開発者向け|API連携の基礎知識(概要のみ)
エンジニアの方が自社アプリにこの機能を組み込みたい場合は、Google AI Studioで検証したプロンプトをそのままAPIとして利用できます。 「Dynamic Tooling」の設定を行うことで、ユーザーの質問内容に応じて、モデルが自動的に「通常の回答」をするか「Agentic Vision(コード実行)を使うか」を判断させることも可能です。公式ドキュメントのgoogle-genaiライブラリを参照することをおすすめします。
Agentic Visionの具体的な活用事例

機能と使い方がわかったところで、具体的に「仕事や生活でどう役立つのか」を見ていきましょう。Agentic Visionは、特に正確性が求められるタスクで真価を発揮します。
ビジネス活用|不動産実務と管理業務の効率化
不動産管理や建築の現場において、即戦力となります。
紙でしか残っていない古い物件の手書き図面を読み込み、壁の長さや面積を数値データとして抽出。リフォーム計画の立案やCADへの移行作業を大幅に短縮できます。
建築現場の写真を解析し、資材の数量をカウントしたり、作業員のヘルメット着用状況を確認したりと、遠隔からの状況把握や報告書作成の補助として活用できます。 もちろん、経理業務におけるレシートや請求書の正確な読み取りにも威力を発揮します。
データ分析|図表からの数値データ抽出
マーケティング担当者や研究者にとっても強力な武器になります。
「古い資料で、グラフの画像しかない。元のExcelデータが欲しい……」という場合、Agentic Visionにそのグラフを読ませれば、プロットされている点の位置を解析し、CSV形式の数値データとして復元してくれます。これまで定規を当てて目分量で測っていた作業が一瞬で終わります。
日常生活|図面や地図の解析
引っ越しやDIYといった身近なシーンでも活躍します。
部屋の間取り図を読み込ませ、「この壁に幅180cmのソファは置ける?」と質問すれば、縮尺(スケールバー)を認識して計算し、「壁の幅は約250cmなので、設置できる可能性があります」といった判断の補助として活用できます。
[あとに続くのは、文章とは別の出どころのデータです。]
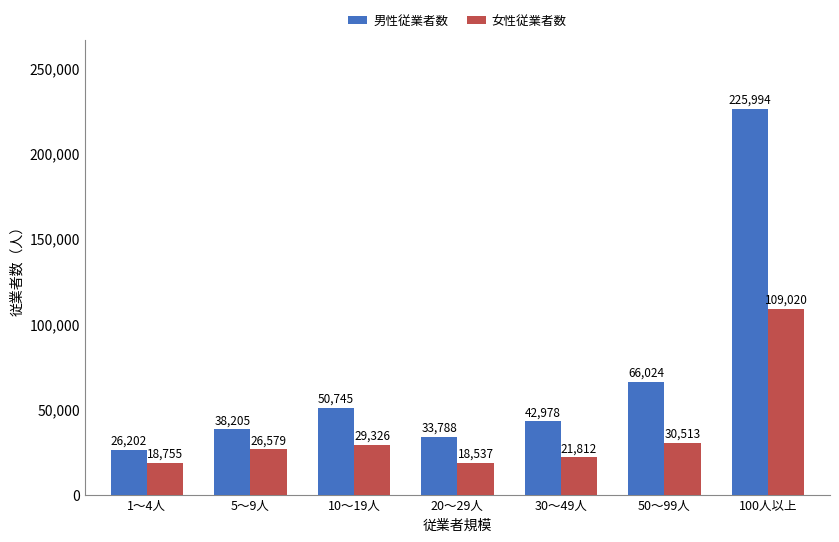

What is the minimum value shown in the chart?

18537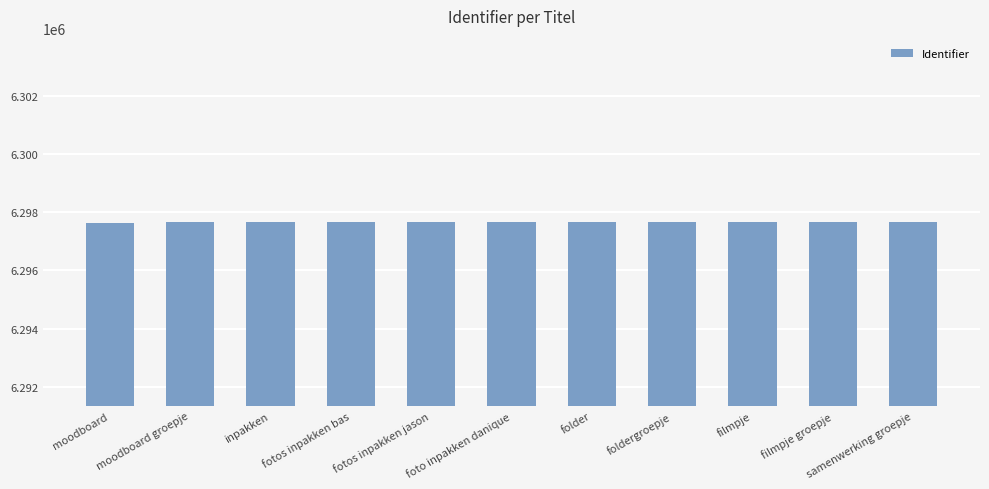

Is it true that the value at foldergroepje is 3012602?

False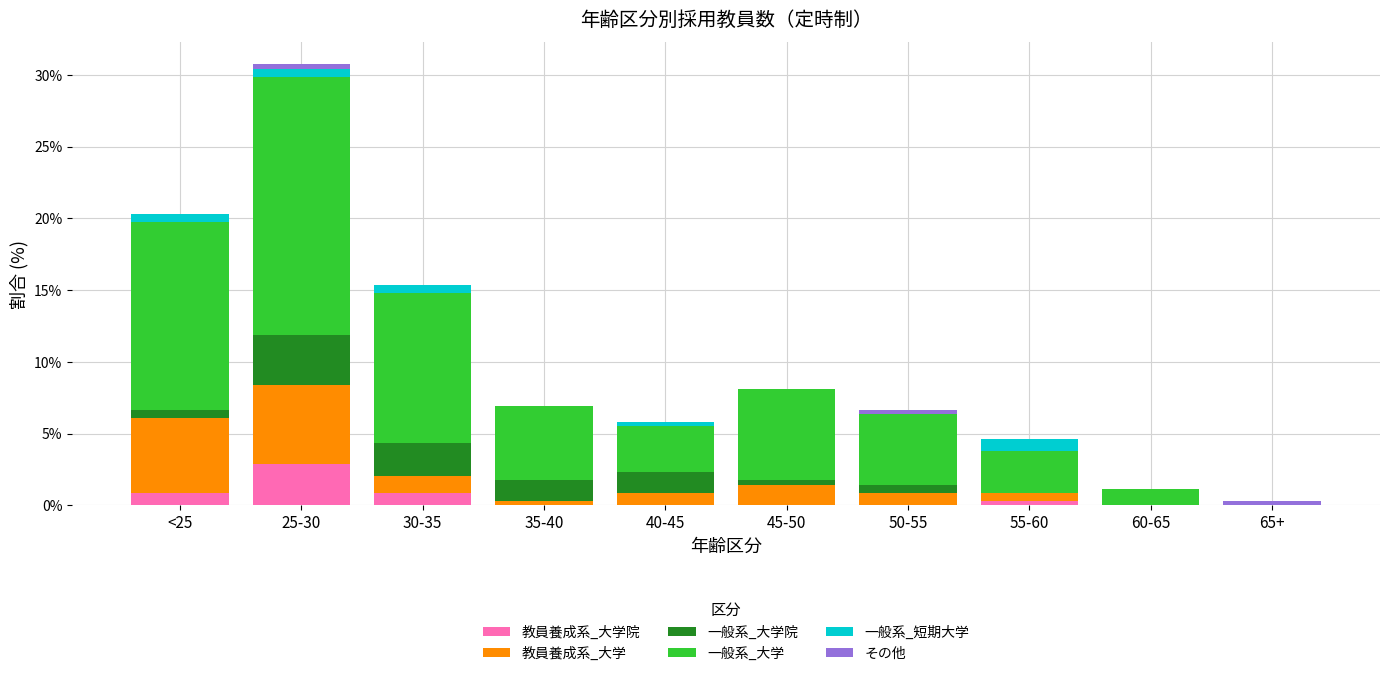

At which category is the sum across all series the highest?

25-30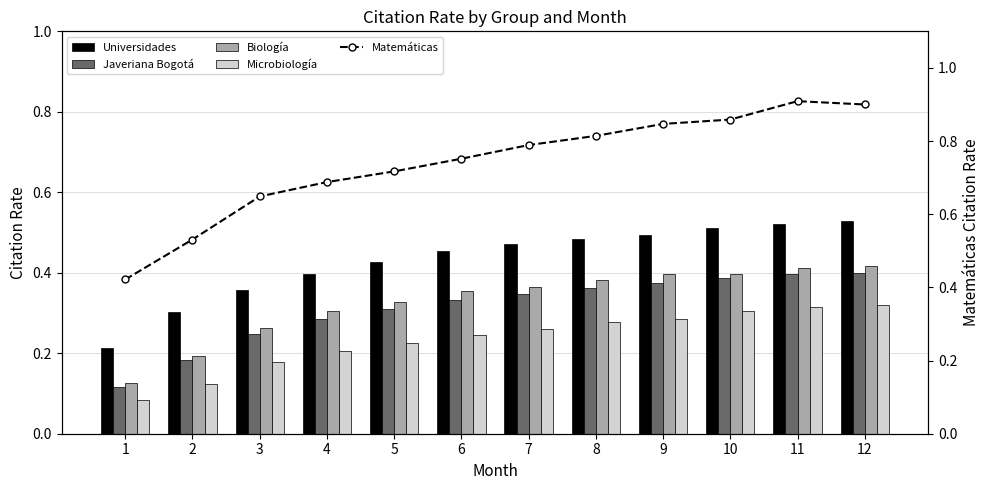

True or false: Universidades has a value of 0.5 at 6.

True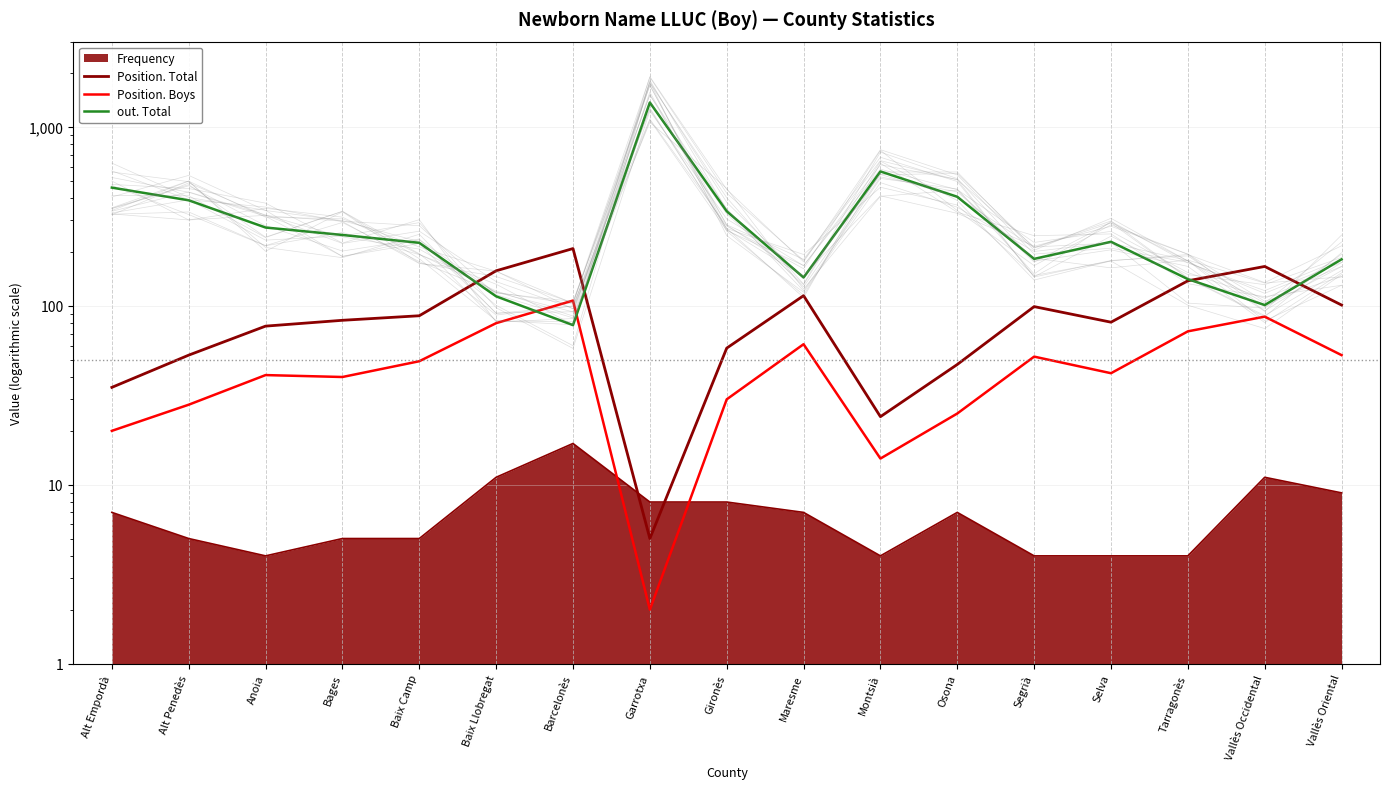

True or false: Position. Boys has more than 0 interior local peaks.

True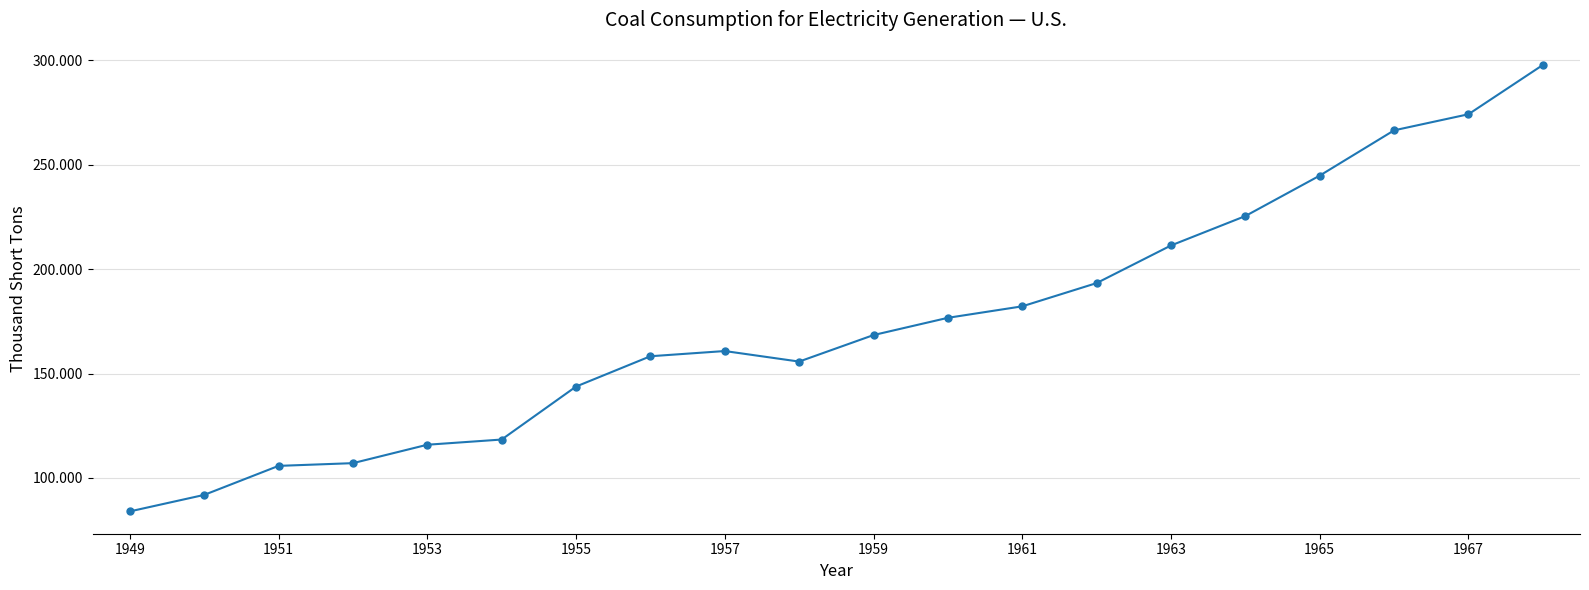

Is this an area chart (filled region under the line)?

No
※AIによる計測はあくまでシミュレーションであり、図面の縮尺精度等により誤差が生じる場合があります。実際の購入や家具配置の際は、必ず現地で実測を行ってください。
Agentic Vision利用時の注意点とデメリット
万能に見えるAgentic Visionですが、導入前に知っておくべき注意点もあります。従来のAIとの違いを理解して使い分けましょう。
回答までの時間(レイテンシ)について
Agentic Visionは、「コードを書く」→「実行する」→「結果を検証する」というプロセスを経るため、通常のチャットAIよりも回答までに数秒〜十数秒程度の時間がかかります。 リアルタイム性が求められる会話(例:音声対話での即答)には向いていません。じっくりと考えて正確な答えが欲しい場面で使うのが鉄則です。
コストとトークン消費の考え方
APIを利用してシステムに組み込む場合、コストにも注意が必要です。 通常のテキスト生成に加え、「生成したプログラムコードの分」や「実行結果の出力分」もトークン(課金対象の文字数)としてカウントされます。大量の画像を連続で処理させる場合は、Gemini 3 Flashのような低コストモデルを選定するか、必要な時だけ機能をオンにする工夫が重要です。
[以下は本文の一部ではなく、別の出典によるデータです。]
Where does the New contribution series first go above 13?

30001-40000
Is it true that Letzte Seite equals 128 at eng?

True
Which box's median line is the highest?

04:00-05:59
まとめ|Agentic VisionでAIの目は「推測」から「確信」へ
この記事では、Googleの最新技術「Agentic Vision」について解説してきました。 要点を振り返りましょう。
- 従来のAIは「直感(確率)」で見ていたが、Agentic Visionは「検証(コード実行)」で見る。
- AIが自らPythonを使って計算するため、ハルシネーション(嘘)が激減し、数値やカウントの精度が飛躍的に向上した。
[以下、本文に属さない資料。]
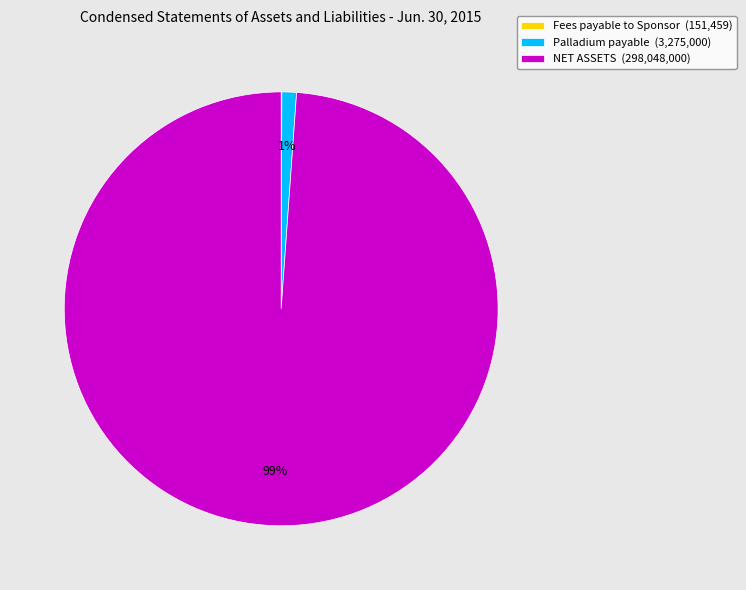

True or false: NET ASSETS (298,048,000) accounts for 91% of the total.

False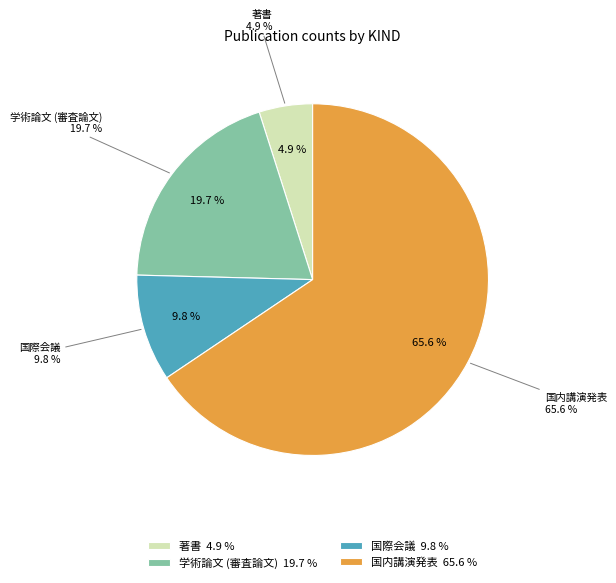

Does 国際会議 account for over 50% of the chart?

No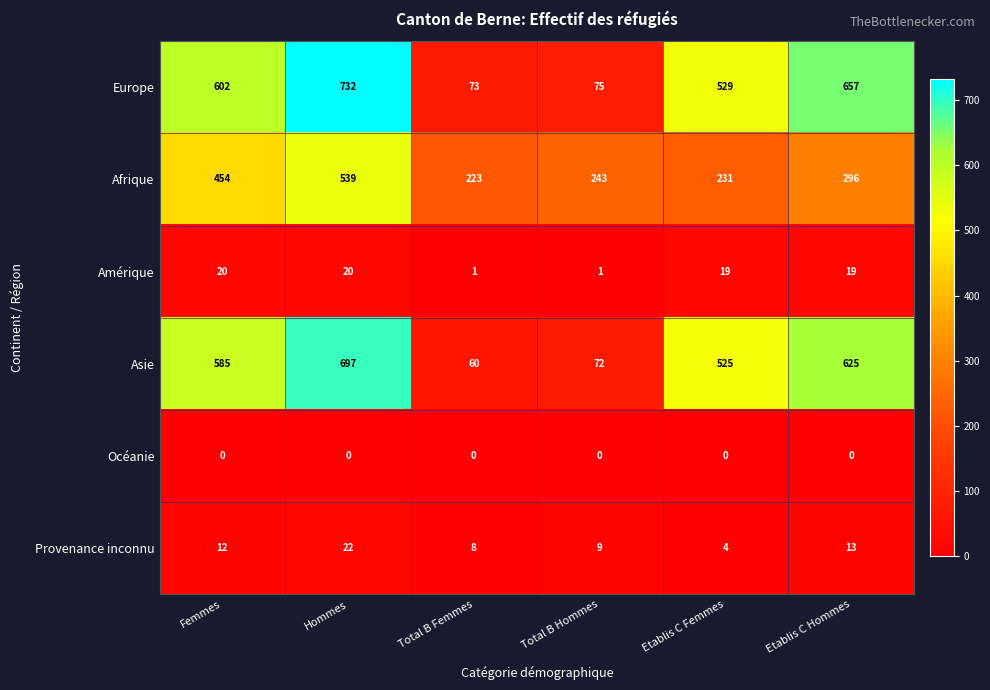

What is the difference between the maximum and second lowest values in the Europe series?

657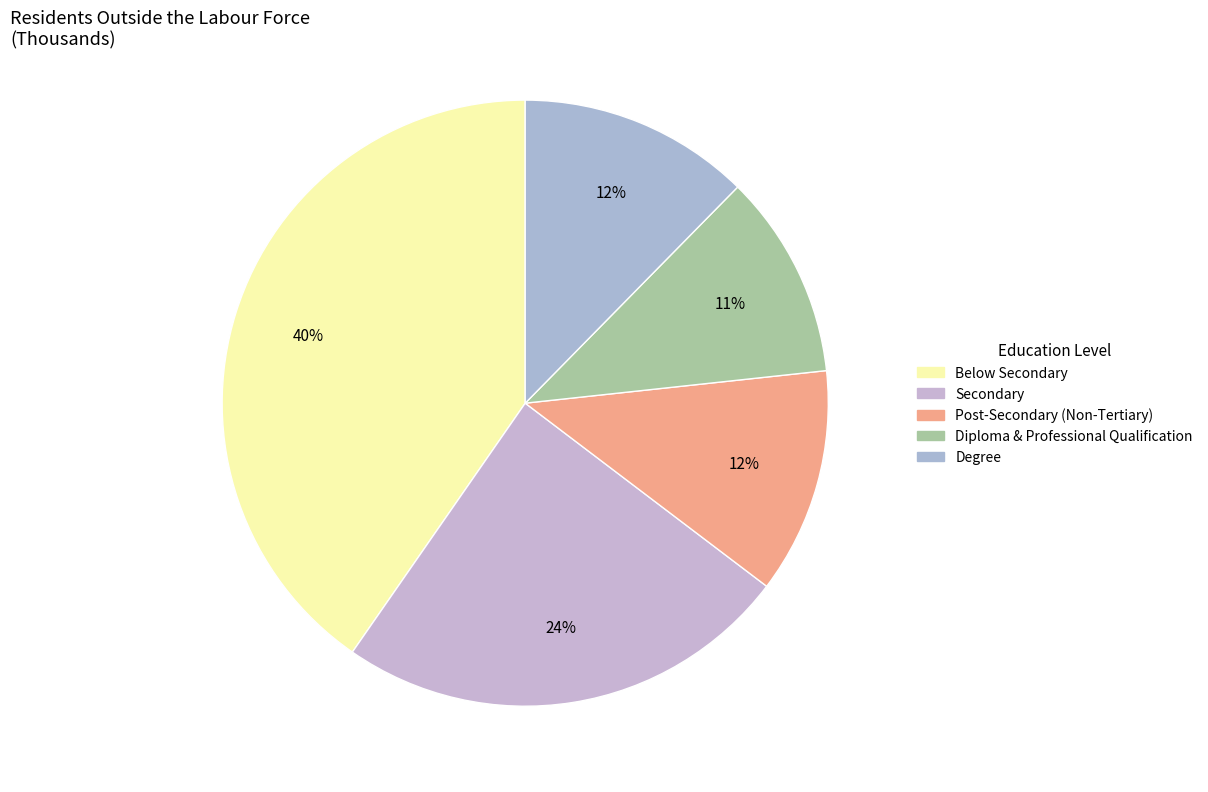

To the nearest percent, what portion does Post-Secondary (Non-Tertiary) represent?

12%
- Google AI Studioを使えば、プログラミング知識がなくても誰でもすぐに体験できる。
Agentic Visionの登場により、AIによる画像認識は「なんとなくわかる」レベルから、「業務で信頼して使える」レベルへと進化しました。これは単なる機能追加ではなく、AIが「思考する眼」を持った歴史的な転換点と言えます。
百聞は一見に如かずです。まずはGoogle AI Studioにアクセスし、手元のグラフや写真をアップロードして、「コードを実行して分析して」と頼んでみてください。 その精度の高さに、きっとあなたも驚くはずです。AIの新しい視覚を手に入れて、あなたの業務や生活をアップデートしましょう。